Last week, Ash received two more amphorae from Andrew Beckham, owner of Beckham Estate Vineyard in Sherwood, Ore. The winemaker is also a skilled ceramicist who combined his passion for the two arts and became the first commercial producer of terracotta amphorae in North America. When Ash visited his winery this January, she told him about her drive to create more amphora wine and he agreed to commission her two vessels.
"He was gracious enough to put me higher on his list," says Ash, who says his wines are a huge inspiration to her. "He seemed excited about having a boutique winemaker in Texas!"
Now three amphorae strong, The Austin Winery has purchased Ash's original vessel. They've produced a 2018 Trebbiano aged in amphora (which, at press time, was almost sold out), a 2019 Grenache Syrah Mourvèdre native ferment (now available) and a 2019 Viognier which was aged both in barrel and in clay, and will be released soon.

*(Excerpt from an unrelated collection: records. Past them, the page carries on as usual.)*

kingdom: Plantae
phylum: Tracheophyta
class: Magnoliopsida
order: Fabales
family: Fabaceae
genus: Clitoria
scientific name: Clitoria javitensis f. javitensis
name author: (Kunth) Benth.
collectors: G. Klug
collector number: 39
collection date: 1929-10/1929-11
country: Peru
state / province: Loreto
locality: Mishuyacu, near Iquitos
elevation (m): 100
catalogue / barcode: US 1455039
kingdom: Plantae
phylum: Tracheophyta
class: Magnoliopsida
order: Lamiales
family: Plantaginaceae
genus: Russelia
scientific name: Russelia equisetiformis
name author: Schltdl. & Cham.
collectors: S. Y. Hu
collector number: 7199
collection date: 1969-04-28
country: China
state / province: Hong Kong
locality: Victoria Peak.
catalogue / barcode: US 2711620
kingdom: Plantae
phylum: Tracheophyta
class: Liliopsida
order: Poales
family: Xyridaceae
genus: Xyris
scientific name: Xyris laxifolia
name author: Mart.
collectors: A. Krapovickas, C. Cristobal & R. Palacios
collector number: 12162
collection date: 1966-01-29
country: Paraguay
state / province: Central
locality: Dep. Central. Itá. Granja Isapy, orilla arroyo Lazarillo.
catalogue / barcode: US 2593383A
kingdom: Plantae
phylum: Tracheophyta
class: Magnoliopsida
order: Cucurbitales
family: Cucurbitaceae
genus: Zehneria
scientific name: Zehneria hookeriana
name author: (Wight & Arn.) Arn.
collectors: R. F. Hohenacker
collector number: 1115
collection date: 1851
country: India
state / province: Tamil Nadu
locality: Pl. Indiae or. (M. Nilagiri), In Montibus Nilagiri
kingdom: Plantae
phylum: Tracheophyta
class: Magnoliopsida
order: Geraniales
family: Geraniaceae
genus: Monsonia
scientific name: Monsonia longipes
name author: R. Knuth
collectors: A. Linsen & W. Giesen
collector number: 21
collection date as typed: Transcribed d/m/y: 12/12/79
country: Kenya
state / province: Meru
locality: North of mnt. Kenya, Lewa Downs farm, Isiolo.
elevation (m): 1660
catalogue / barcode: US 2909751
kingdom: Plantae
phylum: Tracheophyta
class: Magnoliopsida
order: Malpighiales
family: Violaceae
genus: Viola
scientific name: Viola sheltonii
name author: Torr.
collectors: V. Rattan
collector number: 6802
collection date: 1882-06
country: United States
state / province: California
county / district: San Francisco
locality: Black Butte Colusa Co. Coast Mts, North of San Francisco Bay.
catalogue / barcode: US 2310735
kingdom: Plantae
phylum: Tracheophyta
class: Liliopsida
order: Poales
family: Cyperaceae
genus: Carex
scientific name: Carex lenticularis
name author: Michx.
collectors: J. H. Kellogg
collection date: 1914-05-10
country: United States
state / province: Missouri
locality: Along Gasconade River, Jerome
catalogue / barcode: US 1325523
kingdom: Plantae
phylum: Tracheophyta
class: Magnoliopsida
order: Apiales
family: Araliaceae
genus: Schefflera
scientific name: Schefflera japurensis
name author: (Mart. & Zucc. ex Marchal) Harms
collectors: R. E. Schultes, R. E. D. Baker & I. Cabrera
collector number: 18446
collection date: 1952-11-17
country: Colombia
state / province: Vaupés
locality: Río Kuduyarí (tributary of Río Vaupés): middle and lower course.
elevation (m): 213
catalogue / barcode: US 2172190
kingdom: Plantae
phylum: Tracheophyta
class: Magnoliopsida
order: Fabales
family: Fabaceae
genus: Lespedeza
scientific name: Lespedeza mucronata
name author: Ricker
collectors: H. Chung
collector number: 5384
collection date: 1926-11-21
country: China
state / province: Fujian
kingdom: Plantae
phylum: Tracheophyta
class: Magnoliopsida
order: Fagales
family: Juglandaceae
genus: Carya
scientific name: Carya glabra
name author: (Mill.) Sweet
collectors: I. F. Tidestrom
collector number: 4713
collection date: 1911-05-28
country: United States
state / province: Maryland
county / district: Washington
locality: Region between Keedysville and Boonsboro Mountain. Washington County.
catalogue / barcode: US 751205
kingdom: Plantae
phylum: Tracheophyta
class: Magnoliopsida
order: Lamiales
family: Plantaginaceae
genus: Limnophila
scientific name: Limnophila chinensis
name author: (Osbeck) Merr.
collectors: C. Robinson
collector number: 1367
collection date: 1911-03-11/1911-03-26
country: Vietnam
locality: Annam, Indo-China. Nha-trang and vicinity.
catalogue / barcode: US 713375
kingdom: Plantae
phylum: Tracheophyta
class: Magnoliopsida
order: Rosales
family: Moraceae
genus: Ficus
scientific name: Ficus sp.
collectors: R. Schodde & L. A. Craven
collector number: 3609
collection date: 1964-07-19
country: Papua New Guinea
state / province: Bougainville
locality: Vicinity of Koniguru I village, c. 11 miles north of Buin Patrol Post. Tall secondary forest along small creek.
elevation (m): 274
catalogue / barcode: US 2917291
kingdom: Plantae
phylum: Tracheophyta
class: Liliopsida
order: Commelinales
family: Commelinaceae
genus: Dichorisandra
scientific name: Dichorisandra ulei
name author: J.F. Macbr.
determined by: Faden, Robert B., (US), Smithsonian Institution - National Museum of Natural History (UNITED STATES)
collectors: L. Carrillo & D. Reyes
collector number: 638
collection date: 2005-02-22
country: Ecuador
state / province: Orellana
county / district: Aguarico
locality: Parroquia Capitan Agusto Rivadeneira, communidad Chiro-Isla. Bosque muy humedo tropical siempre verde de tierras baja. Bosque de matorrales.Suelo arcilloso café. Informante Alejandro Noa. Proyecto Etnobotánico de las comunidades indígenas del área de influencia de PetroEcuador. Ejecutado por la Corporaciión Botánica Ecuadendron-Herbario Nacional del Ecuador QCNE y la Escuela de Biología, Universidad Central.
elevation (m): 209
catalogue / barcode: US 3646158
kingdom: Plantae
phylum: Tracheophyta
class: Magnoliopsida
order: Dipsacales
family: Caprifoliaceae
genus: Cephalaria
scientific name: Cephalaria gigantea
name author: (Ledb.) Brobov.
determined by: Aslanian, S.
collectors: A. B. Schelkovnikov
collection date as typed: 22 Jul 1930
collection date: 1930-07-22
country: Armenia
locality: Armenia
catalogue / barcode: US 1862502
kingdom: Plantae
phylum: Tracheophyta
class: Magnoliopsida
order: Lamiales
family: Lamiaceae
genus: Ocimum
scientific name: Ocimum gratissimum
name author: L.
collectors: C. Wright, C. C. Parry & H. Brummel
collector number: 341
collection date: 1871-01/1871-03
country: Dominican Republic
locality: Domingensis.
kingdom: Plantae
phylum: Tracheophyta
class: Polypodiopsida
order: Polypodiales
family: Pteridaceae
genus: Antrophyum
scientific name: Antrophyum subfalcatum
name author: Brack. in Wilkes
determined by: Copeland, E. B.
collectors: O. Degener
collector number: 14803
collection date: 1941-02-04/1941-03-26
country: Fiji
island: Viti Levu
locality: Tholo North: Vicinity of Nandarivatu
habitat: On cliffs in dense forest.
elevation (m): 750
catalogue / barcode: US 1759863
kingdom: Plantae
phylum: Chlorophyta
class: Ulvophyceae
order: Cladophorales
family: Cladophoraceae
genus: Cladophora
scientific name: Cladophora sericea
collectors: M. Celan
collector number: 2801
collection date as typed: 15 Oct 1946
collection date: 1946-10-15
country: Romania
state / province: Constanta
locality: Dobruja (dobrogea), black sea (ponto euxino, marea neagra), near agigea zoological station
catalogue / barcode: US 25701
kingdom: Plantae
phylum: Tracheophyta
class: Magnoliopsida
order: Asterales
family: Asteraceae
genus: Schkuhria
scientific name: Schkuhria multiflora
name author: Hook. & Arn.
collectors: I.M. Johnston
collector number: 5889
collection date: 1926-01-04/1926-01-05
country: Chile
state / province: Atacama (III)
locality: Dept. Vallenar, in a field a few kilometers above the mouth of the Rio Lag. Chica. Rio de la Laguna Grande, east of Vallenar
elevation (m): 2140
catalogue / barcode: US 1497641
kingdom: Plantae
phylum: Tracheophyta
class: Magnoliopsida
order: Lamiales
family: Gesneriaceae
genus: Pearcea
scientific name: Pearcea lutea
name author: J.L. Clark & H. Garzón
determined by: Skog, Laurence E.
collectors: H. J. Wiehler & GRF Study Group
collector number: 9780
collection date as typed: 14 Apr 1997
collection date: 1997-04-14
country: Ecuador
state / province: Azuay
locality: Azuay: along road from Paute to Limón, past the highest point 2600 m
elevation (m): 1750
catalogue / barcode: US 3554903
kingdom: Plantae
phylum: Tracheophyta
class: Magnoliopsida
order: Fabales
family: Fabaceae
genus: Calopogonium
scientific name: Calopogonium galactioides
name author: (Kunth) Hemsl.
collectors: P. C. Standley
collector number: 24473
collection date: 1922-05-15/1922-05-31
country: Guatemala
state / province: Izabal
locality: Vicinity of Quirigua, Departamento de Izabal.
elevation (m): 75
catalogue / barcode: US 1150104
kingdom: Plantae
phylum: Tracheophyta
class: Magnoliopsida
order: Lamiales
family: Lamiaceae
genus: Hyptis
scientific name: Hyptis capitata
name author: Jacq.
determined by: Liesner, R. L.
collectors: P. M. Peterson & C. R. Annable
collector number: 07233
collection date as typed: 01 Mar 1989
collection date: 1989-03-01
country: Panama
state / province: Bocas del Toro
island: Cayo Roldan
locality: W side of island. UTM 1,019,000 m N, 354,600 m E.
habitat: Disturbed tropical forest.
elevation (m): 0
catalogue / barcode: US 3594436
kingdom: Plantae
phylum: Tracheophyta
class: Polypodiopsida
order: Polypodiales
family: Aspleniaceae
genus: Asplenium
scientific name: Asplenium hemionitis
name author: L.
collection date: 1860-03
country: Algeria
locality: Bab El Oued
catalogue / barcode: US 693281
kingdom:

Right now, 580 pounds of freshly harvested Albariño grapes fill the Italian clay vessel where Ash agitates the skins, eagerly awaiting fermentation. She admits she's always wanted to try her hand at learning how to make her own amphora but has been intimidated thus far. But now that she's so invested in this unique winemaking style, she's thinking more about getting some hands-on experience with large-scale ceramics.
"I'll have a lot to learn, but I'm willing to do it!" she says.
Judging from the wines she's already putting out, we have no doubt about that.